Loan-to-Share Ratio of Top 10 Credit Unions in 2024
After analyzing the financial data of the top 10 credit unions in 2024, we identified the credit unions with the highest and lowest loan-to-share ratios.
- Schools First Federal Credit Union (0.83): This credit union has a high loan-to-share ratio, indicating that it is lending out a significant portion of its deposited funds. While this may be a sign of financial stability, it also increases the risk of loan losses if borrowers default on their payments.
- Gold Coast Federal Credit Union (0.68): This credit union has a moderate loan-to-share ratio, indicating that it is lending out a smaller portion of its deposited funds compared to Schools First Federal Credit Union. However, it still has a relatively high loan-to-share ratio, which may increase its risk of loan losses.
- Washington State Employees Credit Union (0.56): This credit union has a relatively low loan-to-share ratio, indicating that it is not lending out a significant portion of its deposited funds. While this may reduce its risk of loan losses, it may also limit its ability to generate revenue.
The loan-to-share ratio is calculated by dividing the total amount of outstanding loans by the total amount of shares and deposits held by the credit union.
- US Alliant Credit Union (0.93): This credit union has a high loan-to-share ratio, indicating that it is lending out a significant portion of its deposited funds. While this may be a sign of financial stability, it also increases the risk of loan losses if borrowers default on their payments.
- Navy Federal Credit Union (0.85): This credit union has a high loan-to-share ratio, indicating that it is lending out a significant portion of its deposited funds. While this may be a sign of financial stability, it also increases the risk of loan losses if borrowers default on their payments.
- State Department Federal Credit Union (0.76): This credit union has a moderate loan-to-share ratio, indicating that it is lending out a smaller portion of its deposited funds compared to the previous credit unions.
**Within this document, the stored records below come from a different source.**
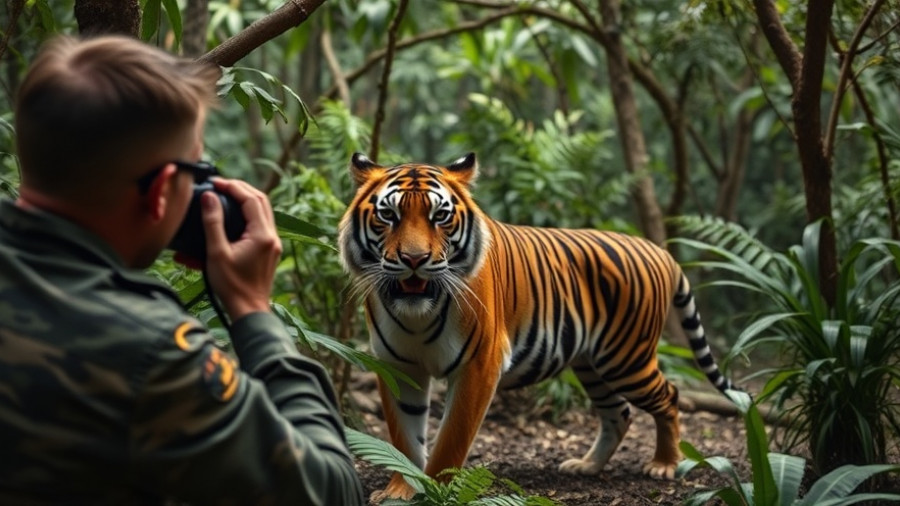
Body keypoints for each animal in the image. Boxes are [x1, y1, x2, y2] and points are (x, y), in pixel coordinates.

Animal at [338, 152, 735, 502]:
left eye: (440, 216)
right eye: (388, 215)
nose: (414, 259)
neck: (416, 315)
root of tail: (659, 250)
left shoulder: (479, 365)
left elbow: (451, 439)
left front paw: (433, 490)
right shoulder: (397, 366)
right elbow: (403, 438)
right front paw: (401, 489)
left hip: (626, 358)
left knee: (669, 395)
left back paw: (664, 464)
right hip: (592, 365)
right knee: (618, 413)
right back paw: (587, 466)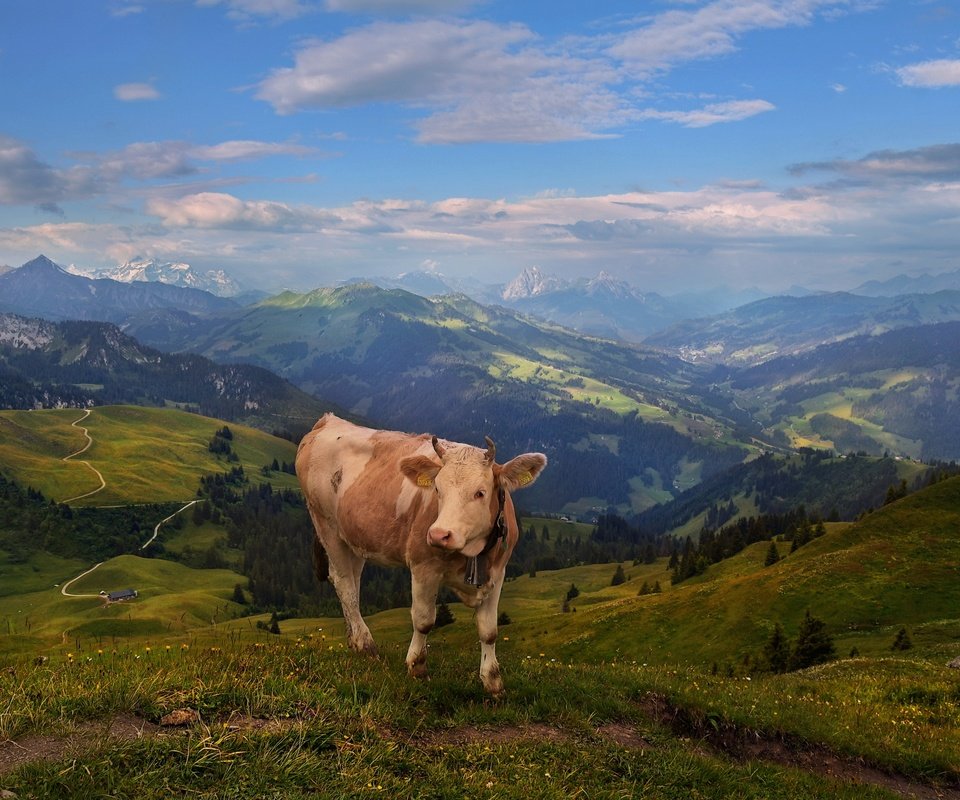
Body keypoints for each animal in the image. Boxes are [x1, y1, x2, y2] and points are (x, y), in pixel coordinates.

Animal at [292, 412, 548, 692]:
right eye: (437, 489)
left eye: (480, 492)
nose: (439, 534)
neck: (472, 552)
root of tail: (328, 421)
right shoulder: (423, 566)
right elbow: (424, 620)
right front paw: (417, 668)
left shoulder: (498, 572)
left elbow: (489, 630)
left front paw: (493, 682)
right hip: (326, 524)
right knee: (344, 583)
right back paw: (365, 645)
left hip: (354, 537)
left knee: (353, 583)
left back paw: (353, 640)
However, it still has a relatively high loan-to-share ratio, which may increase its risk of loan losses.
Answers to Common Questions
What is the significance of a credit union’s net worth ratio?
A credit union’s net worth ratio is a key indicator of its financial stability, representing the percentage of its total assets that are available to absorb potential losses. A higher net worth ratio is generally viewed as a positive signal of a credit union’s ability to withstand financial downturns.
How do credit unions with high membership growth rates achieve success?
Credit unions with high membership growth rates often enjoy a competitive edge over traditional banks, thanks to their ability to tailor their services to the specific needs of their members. This approach fosters loyalty, drives word-of-mouth referrals, and ultimately boosts the credit union’s overall stability.
What is the impact of a high loan-to-share ratio on credit unions?
A high loan-to-share ratio can expose a credit union to increased risks of loan losses, making it more vulnerable to economic downturns. Conversely, credit unions with a lower loan-to-share ratio are generally better equipped to weather financial storms, preserving their stability and strength.